Dataset excerpts
--

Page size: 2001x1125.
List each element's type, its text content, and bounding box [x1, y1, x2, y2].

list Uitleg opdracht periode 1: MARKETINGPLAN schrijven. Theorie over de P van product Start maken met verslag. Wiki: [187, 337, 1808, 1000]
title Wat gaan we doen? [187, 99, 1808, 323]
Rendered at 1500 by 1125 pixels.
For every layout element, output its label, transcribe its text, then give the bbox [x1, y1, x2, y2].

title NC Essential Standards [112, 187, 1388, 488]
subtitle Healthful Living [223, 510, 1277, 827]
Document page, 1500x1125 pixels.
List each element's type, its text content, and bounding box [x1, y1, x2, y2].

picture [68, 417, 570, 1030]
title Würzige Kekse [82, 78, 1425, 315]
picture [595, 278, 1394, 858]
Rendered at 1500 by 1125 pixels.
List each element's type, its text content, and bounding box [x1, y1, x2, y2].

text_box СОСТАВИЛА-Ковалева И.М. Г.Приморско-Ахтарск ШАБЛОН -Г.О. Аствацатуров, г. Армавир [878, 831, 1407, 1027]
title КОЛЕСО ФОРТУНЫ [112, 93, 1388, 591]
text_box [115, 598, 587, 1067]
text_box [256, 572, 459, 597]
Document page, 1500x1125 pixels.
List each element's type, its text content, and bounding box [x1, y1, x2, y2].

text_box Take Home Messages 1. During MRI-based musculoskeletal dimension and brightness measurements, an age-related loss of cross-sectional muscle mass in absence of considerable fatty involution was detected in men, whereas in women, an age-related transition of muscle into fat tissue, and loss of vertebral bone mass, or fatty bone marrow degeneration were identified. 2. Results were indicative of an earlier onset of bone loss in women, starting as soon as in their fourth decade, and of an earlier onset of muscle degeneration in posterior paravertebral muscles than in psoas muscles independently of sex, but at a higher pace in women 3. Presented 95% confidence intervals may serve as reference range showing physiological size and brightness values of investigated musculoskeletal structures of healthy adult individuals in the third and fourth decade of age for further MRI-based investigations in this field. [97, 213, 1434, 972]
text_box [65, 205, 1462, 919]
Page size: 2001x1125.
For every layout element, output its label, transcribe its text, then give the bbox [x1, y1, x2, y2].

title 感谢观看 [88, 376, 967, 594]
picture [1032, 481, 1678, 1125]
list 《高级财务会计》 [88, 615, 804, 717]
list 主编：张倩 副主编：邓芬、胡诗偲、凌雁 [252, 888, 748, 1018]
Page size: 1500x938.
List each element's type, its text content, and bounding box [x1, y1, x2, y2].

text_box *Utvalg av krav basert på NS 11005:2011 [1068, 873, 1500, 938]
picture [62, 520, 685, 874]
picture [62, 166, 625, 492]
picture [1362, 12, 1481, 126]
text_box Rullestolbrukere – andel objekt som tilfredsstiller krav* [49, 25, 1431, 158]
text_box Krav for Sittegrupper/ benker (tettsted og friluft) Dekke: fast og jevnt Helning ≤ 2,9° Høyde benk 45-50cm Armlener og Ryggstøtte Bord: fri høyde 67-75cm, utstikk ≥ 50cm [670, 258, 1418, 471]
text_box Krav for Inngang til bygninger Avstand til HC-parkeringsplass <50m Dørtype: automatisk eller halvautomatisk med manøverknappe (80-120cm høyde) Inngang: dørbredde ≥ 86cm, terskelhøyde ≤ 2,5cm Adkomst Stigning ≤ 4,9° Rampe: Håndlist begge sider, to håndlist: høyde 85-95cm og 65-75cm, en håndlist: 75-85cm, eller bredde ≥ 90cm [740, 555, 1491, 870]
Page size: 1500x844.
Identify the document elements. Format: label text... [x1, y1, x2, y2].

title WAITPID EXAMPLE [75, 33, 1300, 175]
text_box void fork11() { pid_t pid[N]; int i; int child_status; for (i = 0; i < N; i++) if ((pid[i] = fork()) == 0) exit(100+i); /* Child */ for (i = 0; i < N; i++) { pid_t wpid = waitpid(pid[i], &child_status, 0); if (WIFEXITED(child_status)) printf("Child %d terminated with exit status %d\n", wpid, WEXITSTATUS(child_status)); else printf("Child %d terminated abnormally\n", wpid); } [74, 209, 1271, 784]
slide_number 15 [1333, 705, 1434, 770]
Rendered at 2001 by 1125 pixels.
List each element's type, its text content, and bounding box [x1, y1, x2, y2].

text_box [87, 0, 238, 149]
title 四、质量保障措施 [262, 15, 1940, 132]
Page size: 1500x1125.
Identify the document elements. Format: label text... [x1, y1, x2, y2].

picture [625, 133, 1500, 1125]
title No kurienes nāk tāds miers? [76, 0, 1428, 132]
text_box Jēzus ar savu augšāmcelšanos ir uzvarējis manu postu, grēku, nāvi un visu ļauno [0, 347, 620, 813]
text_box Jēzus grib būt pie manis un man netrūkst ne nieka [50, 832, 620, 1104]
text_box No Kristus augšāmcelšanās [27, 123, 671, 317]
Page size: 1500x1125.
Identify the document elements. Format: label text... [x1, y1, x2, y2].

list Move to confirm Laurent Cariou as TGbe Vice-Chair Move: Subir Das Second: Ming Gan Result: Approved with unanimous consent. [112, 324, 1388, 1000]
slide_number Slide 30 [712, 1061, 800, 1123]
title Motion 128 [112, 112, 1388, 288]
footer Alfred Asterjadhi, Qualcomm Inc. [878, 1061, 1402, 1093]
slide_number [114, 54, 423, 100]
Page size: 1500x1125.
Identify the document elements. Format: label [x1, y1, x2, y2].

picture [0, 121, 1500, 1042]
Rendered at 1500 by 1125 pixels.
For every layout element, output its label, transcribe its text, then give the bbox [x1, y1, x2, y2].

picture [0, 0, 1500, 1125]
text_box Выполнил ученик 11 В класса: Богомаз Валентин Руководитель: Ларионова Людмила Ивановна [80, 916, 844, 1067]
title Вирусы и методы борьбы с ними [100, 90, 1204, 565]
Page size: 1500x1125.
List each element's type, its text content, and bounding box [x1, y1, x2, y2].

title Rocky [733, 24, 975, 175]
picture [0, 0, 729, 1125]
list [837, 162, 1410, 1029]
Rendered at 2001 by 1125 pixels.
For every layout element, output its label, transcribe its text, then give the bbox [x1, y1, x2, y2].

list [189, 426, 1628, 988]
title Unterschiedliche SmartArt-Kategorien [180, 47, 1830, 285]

--

* WORK ITEM *
All entries shown above should be printed again exactly.

* SOLUTION TO THIS PROBLEM *
Page size: 2001x1125.
List each element's type, its text content, and bounding box [x1, y1, x2, y2].

list Uitleg opdracht periode 1: MARKETINGPLAN schrijven. Theorie over de P van product Start maken met verslag. Wiki: [187, 337, 1808, 1000]
title Wat gaan we doen? [187, 99, 1808, 323]
Rendered at 1500 by 1125 pixels.
For every layout element, output its label, transcribe its text, then give the bbox [x1, y1, x2, y2].

title NC Essential Standards [112, 187, 1388, 488]
subtitle Healthful Living [223, 510, 1277, 827]
Document page, 1500x1125 pixels.
List each element's type, its text content, and bounding box [x1, y1, x2, y2].

picture [68, 417, 570, 1030]
title Würzige Kekse [82, 78, 1425, 315]
picture [595, 278, 1394, 858]
Rendered at 1500 by 1125 pixels.
List each element's type, its text content, and bounding box [x1, y1, x2, y2].

text_box СОСТАВИЛА-Ковалева И.М. Г.Приморско-Ахтарск ШАБЛОН -Г.О. Аствацатуров, г. Армавир [878, 831, 1407, 1027]
title КОЛЕСО ФОРТУНЫ [112, 93, 1388, 591]
text_box [115, 598, 587, 1067]
text_box [256, 572, 459, 597]
Document page, 1500x1125 pixels.
List each element's type, its text content, and bounding box [x1, y1, x2, y2].

text_box Take Home Messages 1. During MRI-based musculoskeletal dimension and brightness measurements, an age-related loss of cross-sectional muscle mass in absence of considerable fatty involution was detected in men, whereas in women, an age-related transition of muscle into fat tissue, and loss of vertebral bone mass, or fatty bone marrow degeneration were identified. 2. Results were indicative of an earlier onset of bone loss in women, starting as soon as in their fourth decade, and of an earlier onset of muscle degeneration in posterior paravertebral muscles than in psoas muscles independently of sex, but at a higher pace in women 3. Presented 95% confidence intervals may serve as reference range showing physiological size and brightness values of investigated musculoskeletal structures of healthy adult individuals in the third and fourth decade of age for further MRI-based investigations in this field. [97, 213, 1434, 972]
text_box [65, 205, 1462, 919]
Page size: 2001x1125.
For every layout element, output its label, transcribe its text, then give the bbox [x1, y1, x2, y2].

title 感谢观看 [88, 376, 967, 594]
picture [1032, 481, 1678, 1125]
list 《高级财务会计》 [88, 615, 804, 717]
list 主编：张倩 副主编：邓芬、胡诗偲、凌雁 [252, 888, 748, 1018]
Page size: 1500x938.
List each element's type, its text content, and bounding box [x1, y1, x2, y2].

text_box *Utvalg av krav basert på NS 11005:2011 [1068, 873, 1500, 938]
picture [62, 520, 685, 874]
picture [62, 166, 625, 492]
picture [1362, 12, 1481, 126]
text_box Rullestolbrukere – andel objekt som tilfredsstiller krav* [49, 25, 1431, 158]
text_box Krav for Sittegrupper/ benker (tettsted og friluft) Dekke: fast og jevnt Helning ≤ 2,9° Høyde benk 45-50cm Armlener og Ryggstøtte Bord: fri høyde 67-75cm, utstikk ≥ 50cm [670, 258, 1418, 471]
text_box Krav for Inngang til bygninger Avstand til HC-parkeringsplass <50m Dørtype: automatisk eller halvautomatisk med manøverknappe (80-120cm høyde) Inngang: dørbredde ≥ 86cm, terskelhøyde ≤ 2,5cm Adkomst Stigning ≤ 4,9° Rampe: Håndlist begge sider, to håndlist: høyde 85-95cm og 65-75cm, en håndlist: 75-85cm, eller bredde ≥ 90cm [740, 555, 1491, 870]
Page size: 1500x844.
Identify the document elements. Format: label text... [x1, y1, x2, y2].

title WAITPID EXAMPLE [75, 33, 1300, 175]
text_box void fork11() { pid_t pid[N]; int i; int child_status; for (i = 0; i < N; i++) if ((pid[i] = fork()) == 0) exit(100+i); /* Child */ for (i = 0; i < N; i++) { pid_t wpid = waitpid(pid[i], &child_status, 0); if (WIFEXITED(child_status)) printf("Child %d terminated with exit status %d\n", wpid, WEXITSTATUS(child_status)); else printf("Child %d terminated abnormally\n", wpid); } [74, 209, 1271, 784]
slide_number 15 [1333, 705, 1434, 770]
Rendered at 2001 by 1125 pixels.
List each element's type, its text content, and bounding box [x1, y1, x2, y2].

text_box [87, 0, 238, 149]
title 四、质量保障措施 [262, 15, 1940, 132]
Page size: 1500x1125.
Identify the document elements. Format: label text... [x1, y1, x2, y2].

picture [625, 133, 1500, 1125]
title No kurienes nāk tāds miers? [76, 0, 1428, 132]
text_box Jēzus ar savu augšāmcelšanos ir uzvarējis manu postu, grēku, nāvi un visu ļauno [0, 347, 620, 813]
text_box Jēzus grib būt pie manis un man netrūkst ne nieka [50, 832, 620, 1104]
text_box No Kristus augšāmcelšanās [27, 123, 671, 317]
Page size: 1500x1125.
Identify the document elements. Format: label text... [x1, y1, x2, y2].

list Move to confirm Laurent Cariou as TGbe Vice-Chair Move: Subir Das Second: Ming Gan Result: Approved with unanimous consent. [112, 324, 1388, 1000]
slide_number Slide 30 [712, 1061, 800, 1123]
title Motion 128 [112, 112, 1388, 288]
footer Alfred Asterjadhi, Qualcomm Inc. [878, 1061, 1402, 1093]
slide_number [114, 54, 423, 100]
Page size: 1500x1125.
Identify the document elements. Format: label [x1, y1, x2, y2].

picture [0, 121, 1500, 1042]
Rendered at 1500 by 1125 pixels.
For every layout element, output its label, transcribe its text, then give the bbox [x1, y1, x2, y2].

picture [0, 0, 1500, 1125]
text_box Выполнил ученик 11 В класса: Богомаз Валентин Руководитель: Ларионова Людмила Ивановна [80, 916, 844, 1067]
title Вирусы и методы борьбы с ними [100, 90, 1204, 565]
Page size: 1500x1125.
List each element's type, its text content, and bounding box [x1, y1, x2, y2].

title Rocky [733, 24, 975, 175]
picture [0, 0, 729, 1125]
list [837, 162, 1410, 1029]
Rendered at 2001 by 1125 pixels.
For every layout element, output its label, transcribe its text, then give the bbox [x1, y1, x2, y2].

list [189, 426, 1628, 988]
title Unterschiedliche SmartArt-Kategorien [180, 47, 1830, 285]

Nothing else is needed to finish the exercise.